Я больше не плачу, и впервые за долгое время мне вдруг начинает казаться, что я вполне могла бы прожить здесь до скончания своих дней, в этой комнате, подле своего безучастного мужа.
Лэндон
За три часа в небе я извелся от скуки. Повезло еще, что удалось взять билет. Впрочем, никакая удача не могла развеять уныния этого утра. Проснувшись, я обнаружил на телефоне эсэмэску от Дакоты и пустую постель. Нора посреди ночи уехала, и я в полном отчаянии.
Мне кажется, я гораздо старше своих двадцати, а Дакота гораздо мрачнее, чем та девочка‑балерина, которую я когда‑то любил. Из‑за пролитых слез у нее потускнели глаза.
Мы приземлились.
Я упорно не смотрю на нее. Наконец, мне становится стыдно. Мою постель согревала Нора, а Дакота в то же самое время ревела в своей.
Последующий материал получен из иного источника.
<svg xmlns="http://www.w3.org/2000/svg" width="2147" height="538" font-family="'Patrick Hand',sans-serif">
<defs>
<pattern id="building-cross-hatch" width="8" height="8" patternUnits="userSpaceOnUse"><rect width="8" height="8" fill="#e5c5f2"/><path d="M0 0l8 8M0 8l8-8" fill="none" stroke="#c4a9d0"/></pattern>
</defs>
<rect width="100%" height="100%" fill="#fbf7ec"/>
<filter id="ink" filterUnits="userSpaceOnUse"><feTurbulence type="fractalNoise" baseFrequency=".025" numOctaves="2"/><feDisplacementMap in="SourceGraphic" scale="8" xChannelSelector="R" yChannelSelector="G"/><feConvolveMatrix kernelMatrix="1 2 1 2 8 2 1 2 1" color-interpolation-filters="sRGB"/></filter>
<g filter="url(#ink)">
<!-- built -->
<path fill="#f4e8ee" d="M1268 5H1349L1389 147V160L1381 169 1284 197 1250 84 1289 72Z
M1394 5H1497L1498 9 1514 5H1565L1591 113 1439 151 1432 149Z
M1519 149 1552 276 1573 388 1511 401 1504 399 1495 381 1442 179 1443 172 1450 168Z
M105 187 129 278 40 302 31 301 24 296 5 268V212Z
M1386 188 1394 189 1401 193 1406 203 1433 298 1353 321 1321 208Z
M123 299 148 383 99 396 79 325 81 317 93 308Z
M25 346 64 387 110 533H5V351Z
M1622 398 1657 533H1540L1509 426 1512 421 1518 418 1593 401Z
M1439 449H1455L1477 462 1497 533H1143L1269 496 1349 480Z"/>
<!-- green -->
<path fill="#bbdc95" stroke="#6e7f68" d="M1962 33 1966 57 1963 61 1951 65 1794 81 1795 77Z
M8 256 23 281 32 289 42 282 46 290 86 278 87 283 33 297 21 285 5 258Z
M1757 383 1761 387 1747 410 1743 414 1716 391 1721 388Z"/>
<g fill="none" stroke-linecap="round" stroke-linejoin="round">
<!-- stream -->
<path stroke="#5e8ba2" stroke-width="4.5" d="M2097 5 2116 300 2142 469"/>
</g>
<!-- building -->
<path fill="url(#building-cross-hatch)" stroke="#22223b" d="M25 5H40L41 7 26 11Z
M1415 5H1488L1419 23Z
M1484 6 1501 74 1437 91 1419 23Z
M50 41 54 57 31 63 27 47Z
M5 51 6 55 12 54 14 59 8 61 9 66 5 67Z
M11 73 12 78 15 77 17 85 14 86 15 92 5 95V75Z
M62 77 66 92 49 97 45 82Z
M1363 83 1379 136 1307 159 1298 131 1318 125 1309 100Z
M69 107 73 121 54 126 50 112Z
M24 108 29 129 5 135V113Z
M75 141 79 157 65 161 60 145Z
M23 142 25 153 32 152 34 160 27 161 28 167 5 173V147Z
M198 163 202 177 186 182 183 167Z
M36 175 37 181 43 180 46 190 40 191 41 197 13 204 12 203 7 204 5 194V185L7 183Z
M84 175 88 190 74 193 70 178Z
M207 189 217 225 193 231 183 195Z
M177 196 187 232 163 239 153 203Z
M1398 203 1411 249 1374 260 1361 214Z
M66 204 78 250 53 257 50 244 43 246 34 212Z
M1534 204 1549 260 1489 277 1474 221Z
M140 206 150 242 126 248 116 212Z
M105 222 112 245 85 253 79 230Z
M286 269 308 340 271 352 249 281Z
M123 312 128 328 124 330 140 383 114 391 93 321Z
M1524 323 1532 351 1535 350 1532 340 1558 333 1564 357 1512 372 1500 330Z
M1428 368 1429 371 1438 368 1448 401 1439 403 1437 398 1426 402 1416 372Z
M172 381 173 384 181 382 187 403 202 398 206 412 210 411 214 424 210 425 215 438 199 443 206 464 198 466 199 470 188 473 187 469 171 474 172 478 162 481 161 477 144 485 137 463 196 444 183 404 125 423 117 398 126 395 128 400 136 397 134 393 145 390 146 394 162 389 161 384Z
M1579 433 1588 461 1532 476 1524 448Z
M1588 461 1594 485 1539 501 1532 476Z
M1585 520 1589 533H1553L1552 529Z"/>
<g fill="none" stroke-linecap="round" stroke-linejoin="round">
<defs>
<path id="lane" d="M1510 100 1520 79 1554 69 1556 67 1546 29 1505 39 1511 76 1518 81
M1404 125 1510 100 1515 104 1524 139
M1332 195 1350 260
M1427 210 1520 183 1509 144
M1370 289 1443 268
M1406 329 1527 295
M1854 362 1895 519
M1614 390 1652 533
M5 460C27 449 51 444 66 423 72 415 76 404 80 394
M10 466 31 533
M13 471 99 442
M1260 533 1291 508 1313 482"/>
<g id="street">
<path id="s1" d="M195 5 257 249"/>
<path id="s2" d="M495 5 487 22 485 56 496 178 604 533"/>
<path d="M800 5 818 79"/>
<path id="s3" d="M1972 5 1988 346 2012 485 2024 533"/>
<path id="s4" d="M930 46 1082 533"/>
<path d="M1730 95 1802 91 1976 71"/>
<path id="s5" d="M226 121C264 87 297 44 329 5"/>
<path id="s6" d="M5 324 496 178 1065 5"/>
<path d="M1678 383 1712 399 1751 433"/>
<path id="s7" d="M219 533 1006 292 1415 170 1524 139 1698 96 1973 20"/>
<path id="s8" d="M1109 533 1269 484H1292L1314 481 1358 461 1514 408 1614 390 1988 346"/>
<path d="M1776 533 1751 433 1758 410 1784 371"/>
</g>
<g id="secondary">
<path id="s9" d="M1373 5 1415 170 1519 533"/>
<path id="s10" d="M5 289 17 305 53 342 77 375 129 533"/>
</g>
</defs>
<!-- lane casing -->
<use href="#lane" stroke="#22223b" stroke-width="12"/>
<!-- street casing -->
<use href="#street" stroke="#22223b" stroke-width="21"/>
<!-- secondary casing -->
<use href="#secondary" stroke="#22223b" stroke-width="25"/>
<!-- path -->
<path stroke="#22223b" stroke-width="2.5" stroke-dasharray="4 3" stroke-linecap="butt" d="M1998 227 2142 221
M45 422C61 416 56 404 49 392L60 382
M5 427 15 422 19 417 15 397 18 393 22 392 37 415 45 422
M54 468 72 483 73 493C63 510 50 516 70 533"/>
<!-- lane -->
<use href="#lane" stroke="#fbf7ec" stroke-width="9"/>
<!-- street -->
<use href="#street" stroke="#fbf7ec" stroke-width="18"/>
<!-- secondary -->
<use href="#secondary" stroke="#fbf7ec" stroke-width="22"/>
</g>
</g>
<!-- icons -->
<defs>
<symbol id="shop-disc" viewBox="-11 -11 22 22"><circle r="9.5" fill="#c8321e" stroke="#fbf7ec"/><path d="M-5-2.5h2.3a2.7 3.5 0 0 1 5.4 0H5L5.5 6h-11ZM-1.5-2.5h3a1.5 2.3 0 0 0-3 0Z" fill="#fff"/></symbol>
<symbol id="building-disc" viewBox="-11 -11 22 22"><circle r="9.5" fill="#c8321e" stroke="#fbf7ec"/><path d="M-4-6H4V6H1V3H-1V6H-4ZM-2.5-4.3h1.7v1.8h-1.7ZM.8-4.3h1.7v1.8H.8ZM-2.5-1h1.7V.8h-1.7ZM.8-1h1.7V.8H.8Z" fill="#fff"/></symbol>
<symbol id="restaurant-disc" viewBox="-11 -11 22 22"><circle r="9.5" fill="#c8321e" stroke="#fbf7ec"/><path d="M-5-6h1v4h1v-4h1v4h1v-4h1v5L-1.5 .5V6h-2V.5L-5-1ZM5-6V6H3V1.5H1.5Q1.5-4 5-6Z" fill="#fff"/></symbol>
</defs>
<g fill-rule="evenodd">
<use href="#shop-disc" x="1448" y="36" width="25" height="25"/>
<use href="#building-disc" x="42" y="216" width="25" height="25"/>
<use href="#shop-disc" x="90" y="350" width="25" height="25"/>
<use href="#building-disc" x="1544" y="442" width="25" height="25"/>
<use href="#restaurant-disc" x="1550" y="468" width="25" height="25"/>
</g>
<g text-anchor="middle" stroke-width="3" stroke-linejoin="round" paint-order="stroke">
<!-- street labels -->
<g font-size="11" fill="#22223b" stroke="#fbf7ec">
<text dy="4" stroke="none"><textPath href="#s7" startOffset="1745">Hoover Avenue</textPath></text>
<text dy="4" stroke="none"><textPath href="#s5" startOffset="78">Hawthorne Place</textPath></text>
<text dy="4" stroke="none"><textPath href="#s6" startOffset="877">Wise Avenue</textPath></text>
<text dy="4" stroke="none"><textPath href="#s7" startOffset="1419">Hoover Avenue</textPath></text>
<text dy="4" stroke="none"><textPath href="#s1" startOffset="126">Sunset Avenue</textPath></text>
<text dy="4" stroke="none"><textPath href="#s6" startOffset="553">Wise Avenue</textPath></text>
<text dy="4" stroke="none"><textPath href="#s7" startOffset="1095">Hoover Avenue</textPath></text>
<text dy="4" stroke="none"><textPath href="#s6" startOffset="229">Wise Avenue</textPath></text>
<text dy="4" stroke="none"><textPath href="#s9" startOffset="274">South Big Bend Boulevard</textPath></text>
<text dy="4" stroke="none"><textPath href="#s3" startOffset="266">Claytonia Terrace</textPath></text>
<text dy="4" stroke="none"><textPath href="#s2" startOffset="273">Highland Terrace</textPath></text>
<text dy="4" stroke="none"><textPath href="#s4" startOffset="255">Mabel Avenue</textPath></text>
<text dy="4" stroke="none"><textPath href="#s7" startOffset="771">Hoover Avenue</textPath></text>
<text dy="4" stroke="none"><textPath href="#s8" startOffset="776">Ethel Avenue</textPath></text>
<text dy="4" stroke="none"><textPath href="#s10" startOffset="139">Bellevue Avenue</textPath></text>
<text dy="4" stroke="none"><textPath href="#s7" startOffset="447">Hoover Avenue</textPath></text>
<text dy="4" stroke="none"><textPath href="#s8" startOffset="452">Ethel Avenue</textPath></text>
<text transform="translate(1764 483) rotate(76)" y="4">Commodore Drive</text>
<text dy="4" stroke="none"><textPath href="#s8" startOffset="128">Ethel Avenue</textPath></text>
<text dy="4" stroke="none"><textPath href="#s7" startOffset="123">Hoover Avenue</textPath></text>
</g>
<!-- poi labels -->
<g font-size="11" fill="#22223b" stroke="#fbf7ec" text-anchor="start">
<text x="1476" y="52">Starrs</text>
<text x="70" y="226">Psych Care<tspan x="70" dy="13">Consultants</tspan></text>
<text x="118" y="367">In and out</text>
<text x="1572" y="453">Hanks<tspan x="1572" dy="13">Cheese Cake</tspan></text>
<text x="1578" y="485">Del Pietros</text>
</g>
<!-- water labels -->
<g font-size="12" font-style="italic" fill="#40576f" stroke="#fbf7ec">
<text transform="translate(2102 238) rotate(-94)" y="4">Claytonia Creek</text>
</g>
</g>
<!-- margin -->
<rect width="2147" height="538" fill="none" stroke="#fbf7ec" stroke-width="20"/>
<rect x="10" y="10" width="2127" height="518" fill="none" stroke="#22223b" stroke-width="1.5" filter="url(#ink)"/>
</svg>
У транспортера с багажом Дакота молча глядит на подвижную ленту. Махнув в сторону пустых кресел, прошу ее занять место. Кивнув, она садится.
Рядом со мной стоит женщина с ребенком на руках, и мне тут же представляется Нора с младенцем сестры. Вижу девушку с длинными темными волосами и сразу: «Она!» В самолете по телику крутят рекламу «Игры престолов», и тотчас приходят мысли о Норе. Все, на что бы я ни бросил взгляд, напоминает о ней. В глубине души тлеет искра надежды, что и она, озираясь по сторонам, думает обо мне.